What is it about buying a ticket to a sporting event that fans think give them the right to say whatever they want?
It's a strange phenomenon. People would never walk up to a 6-foot-8, 255-pound behemoth on the street and tell him just exactly what they think of his mother, but at a basketball game it's second nature.
The verbal abuse is usually pretty unorganized, just a couple of non-descript yahoos hopped up on feelings of anonymity and superiority. You won't find a university that condones these activities, but you will find universities that don't do nearly enough to stop them.
As it stands, Notre Dame is one of those universities.
Last week I was in South Bend to watch Marquette's men's basketball team beat the Fighting Irish 71-64. Afterwards, I grabbed an orange flyer that is distributed to Notre Dame's student section, the Leprechaun Legion. It was called a "jeer card," and the contents were nothing short of disgusting.
The card included racial epithets directed at guard David Cubillan (who is Venezuelan) and forward Joseph Fulce. It attacked family members of guards Dominic James and Wesley Matthews and forward Lazar Hayward.
I won't repeat the phrases used. In fact, I worry I've already lent the cowards who print this garbage too much credence. Just know the statements were completely inappropriate.
"Any reasonable person would say that," said Dan Gavitt, the associate commissioner of the Big East Conference.
Gavitt said the Big East doesn't set the line for its members — the responsibility falls on the individual institutions.
The line isn't tough to spot, either. Take guard Dominic James' "jeer" for example. The first few sentences read: "Has a tattoo of himself. Who is he Steve-o? Next to his tat it says: 'God given talent' and 'size doesn't matter.' Keep telling yourself that bud. It matters."
Stop right there. The line hasn't been crossed. In fact, the line hasn't really been approached.
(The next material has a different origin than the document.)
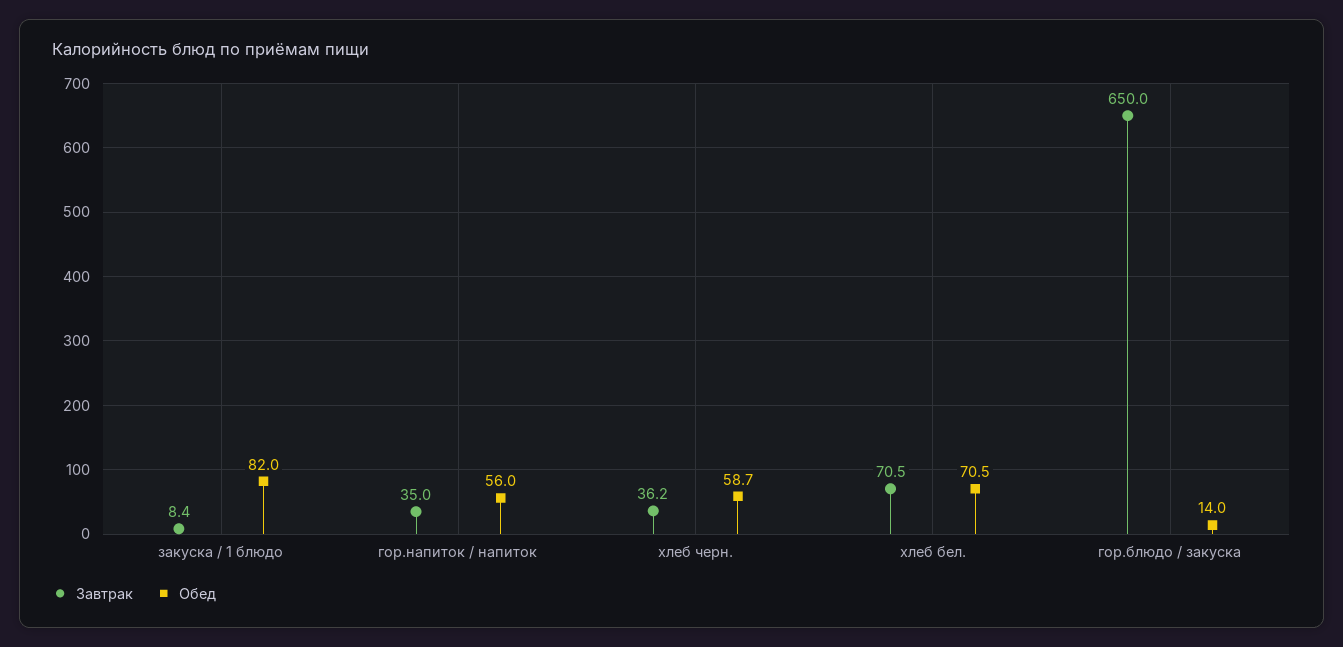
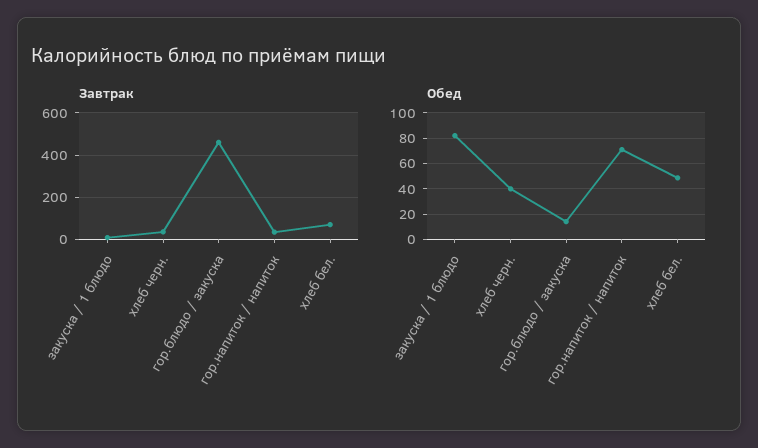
Обед, гор.напиток / напиток: 56 -> 70
Обед, хлеб черн.: 58.7 -> 40
Обед, хлеб бел.: 70.5 -> 50
Завтрак, гор.блюдо / закуска: 650 -> 450

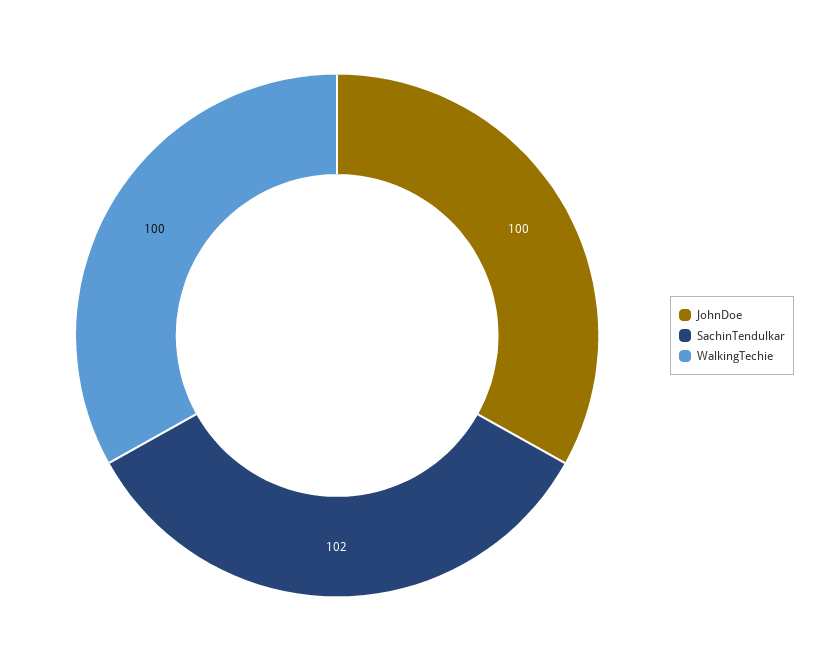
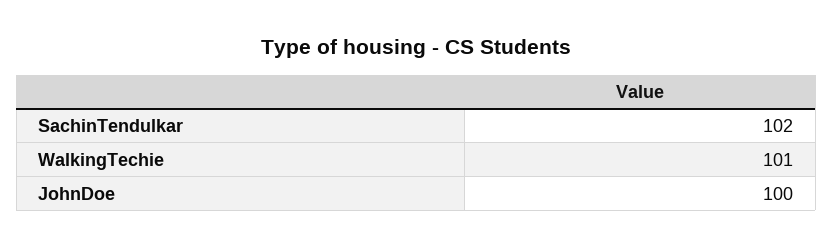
WalkingTechie: 100 -> 101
But the knuckleheads that organize the Legion couldn't leave it there. They had to sprint across, and in the next sentence, print the name of James' baby daughter.
Just for kicks, they published a picture of James and his daughter, implying that she was the product of a night out on the town.
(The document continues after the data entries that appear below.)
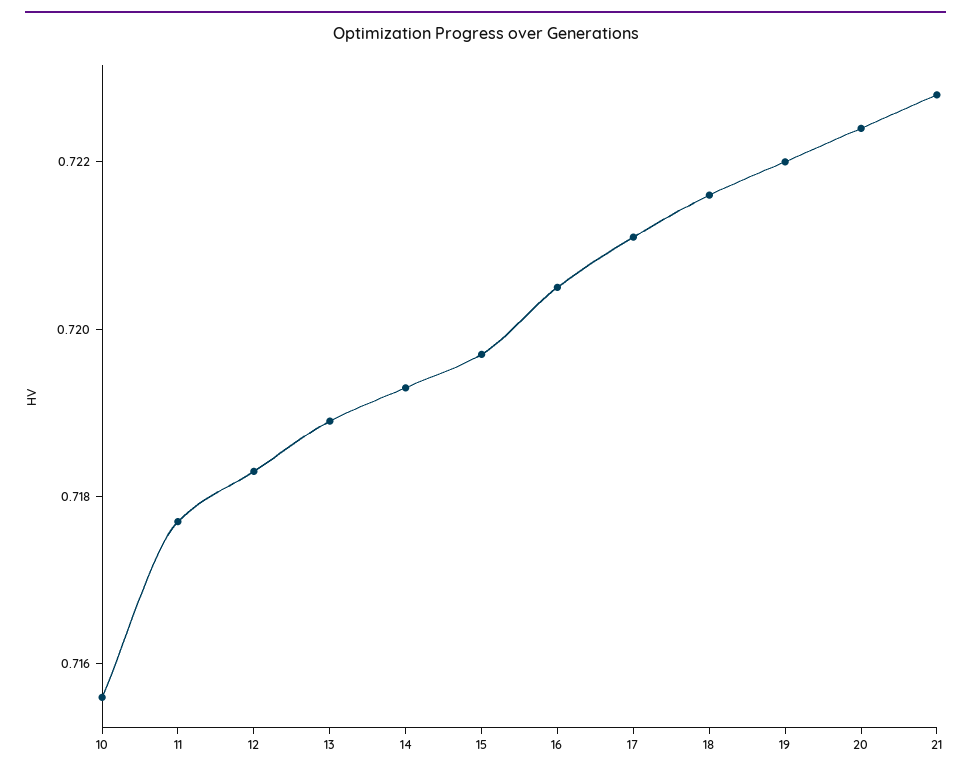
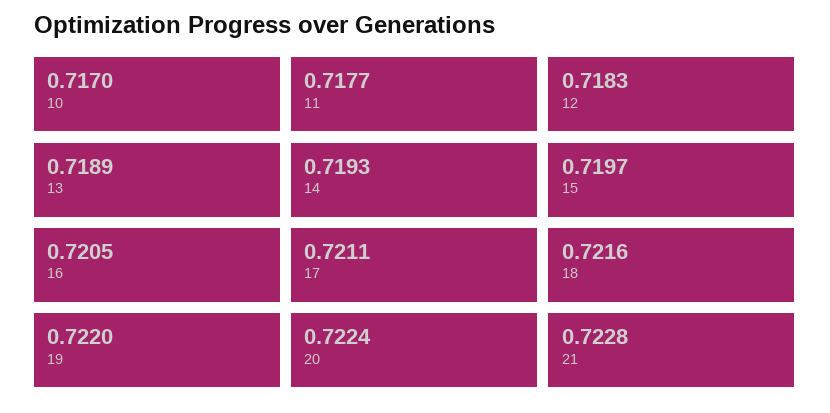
10: 0.7155 -> 0.717

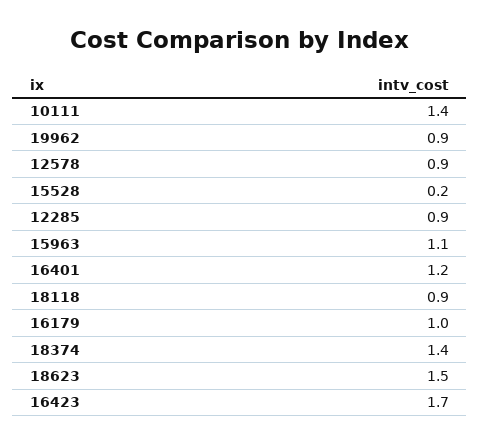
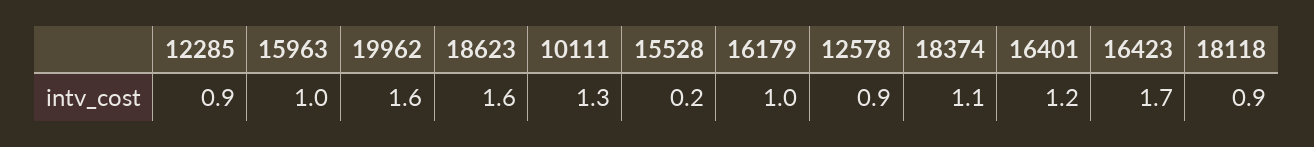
10111: 1.4 -> 1.3
19962: 0.9 -> 1.6
15963: 1.1 -> 1
18374: 1.4 -> 1.1
18623: 1.5 -> 1.6

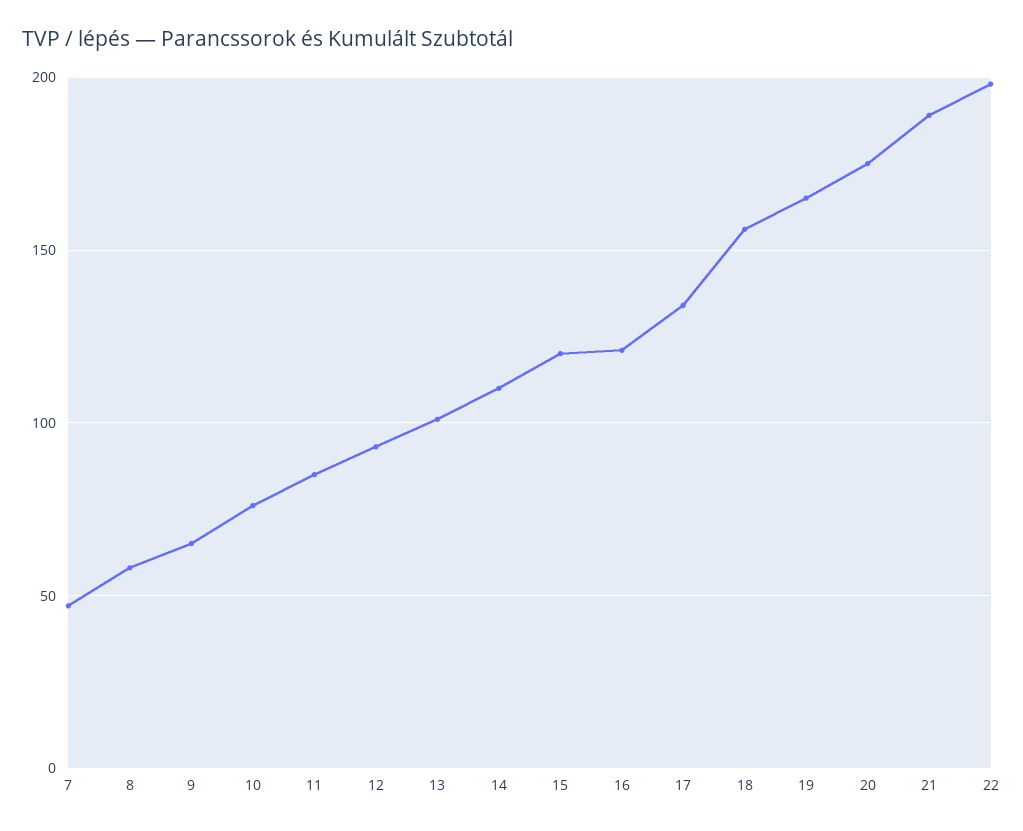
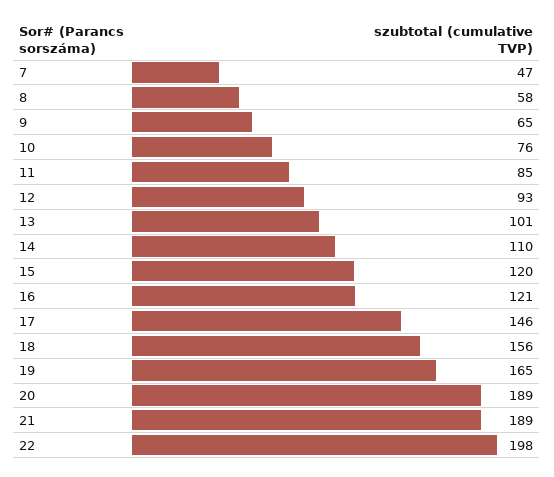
17: 135 -> 146
20: 175 -> 189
In response James, for his part, stayed quite calm. Good for him. It isn't his job to get angry (it's mine).
"That's just taking it too far," he said. "That's no part of the game."
He's right. And the Leprechaun Losers have taken it even farther in the past. The jeer card for Notre Dame's game against South Carolina-Upstate on Nov. 16 included an excerpt from freshman guard Cameron Rousey's facebook page that used the "n-word." Apparently, the fact that Rousey himself used that language was enough justificiation.
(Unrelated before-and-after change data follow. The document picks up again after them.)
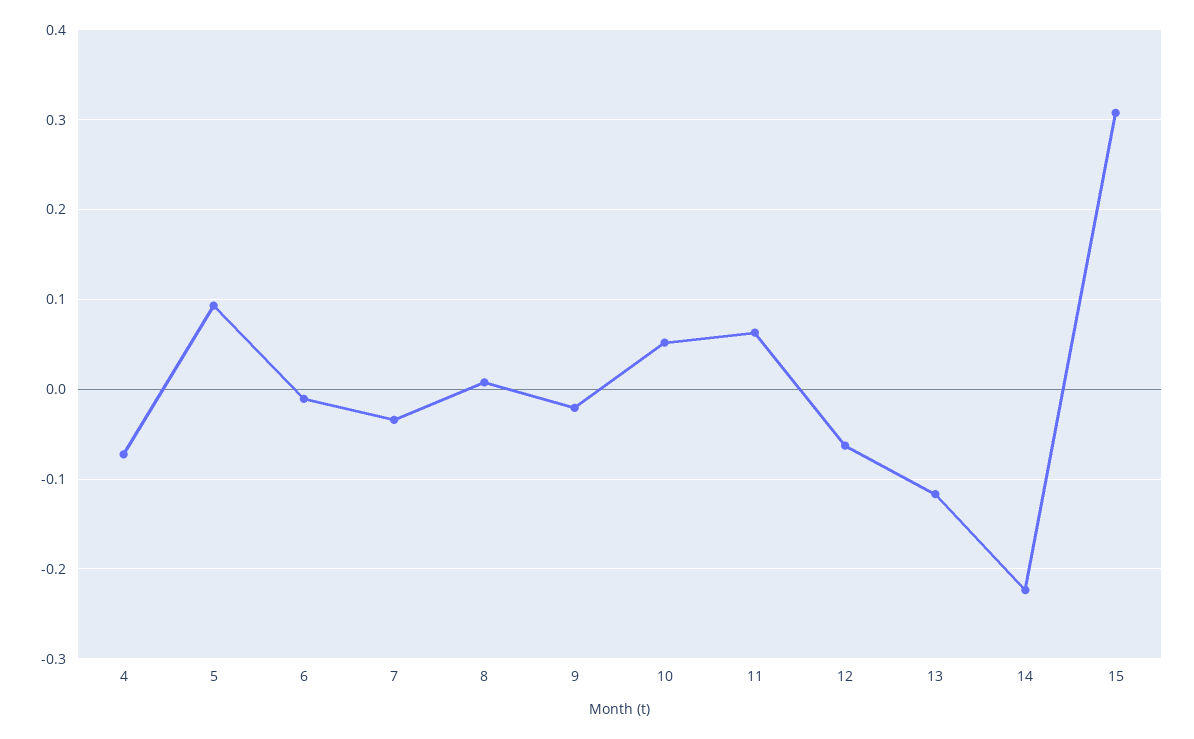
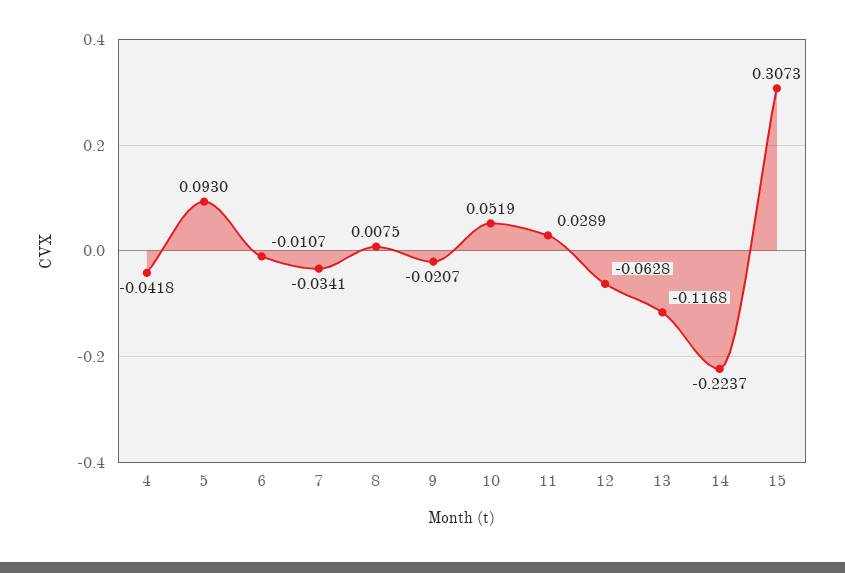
4: -0.07 -> -0.0418
11: 0.06 -> 0.0289

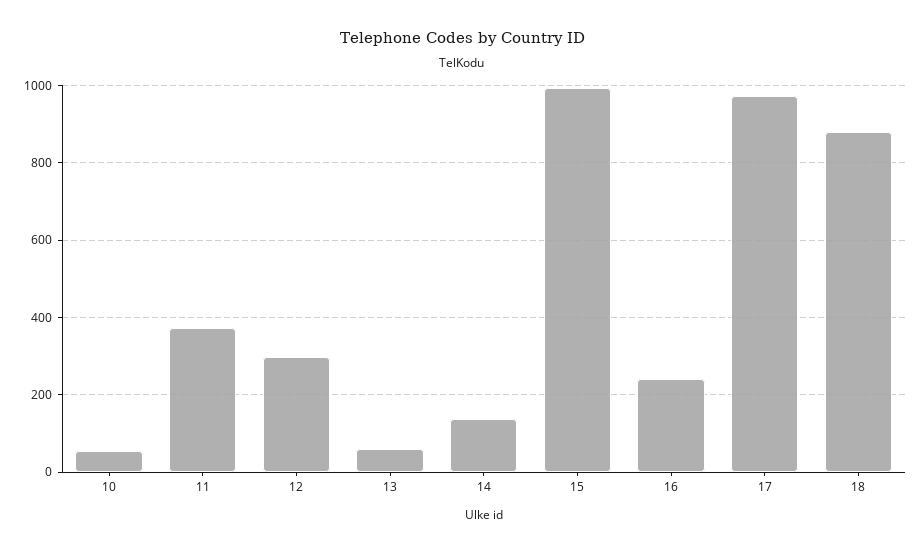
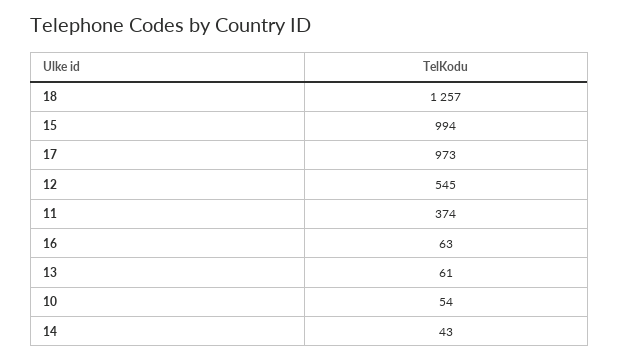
12: 300 -> 545
14: 140 -> 43
16: 240 -> 63
18: 880 -> 1257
"Sometimes students take the cheering a little too far," said Dennis Brown, Notre Dame's assistant vice president in the office of public affairs and communication.
Marquette has its own less-offensive version of the Leprechaun Legion — the Marquette Superfans. The Superfans still produce a "jeer-card" of sorts for each game, but are overseen by Brian Bowsher, the Marquette athletic department's assistant director of marketing. Bowsher must approve all content on the Superfans' jeer card.
While the Leprechaun Legion is an official special interest club at Notre Dame (just like the Superfans at Marquette), it doesn't have the same sort of review structure.
"The comments were inappropriate, and we plan to examine going forward how best to monitor the group's activities," Brown said. "We're going to speak with the leaders of the group and make some decisions for the future."
I'm not na've enough to think that Marquette opponents don't get it bad. I'd concede that some Marquette fans have said worse than the grenades lobbed by the wee folks in the leprechaun clan (who, no surprise, ignored e-mailed requests for an interview).
But the game changes when a university actually supports groups that encourage those idiotic fans. The university becomes the enablers of acts that, often times, they've promised to discourage.
And when that happens it's time for a university to take a step back and take a long, hard look at itself.
For you, Notre Dame, that time is now.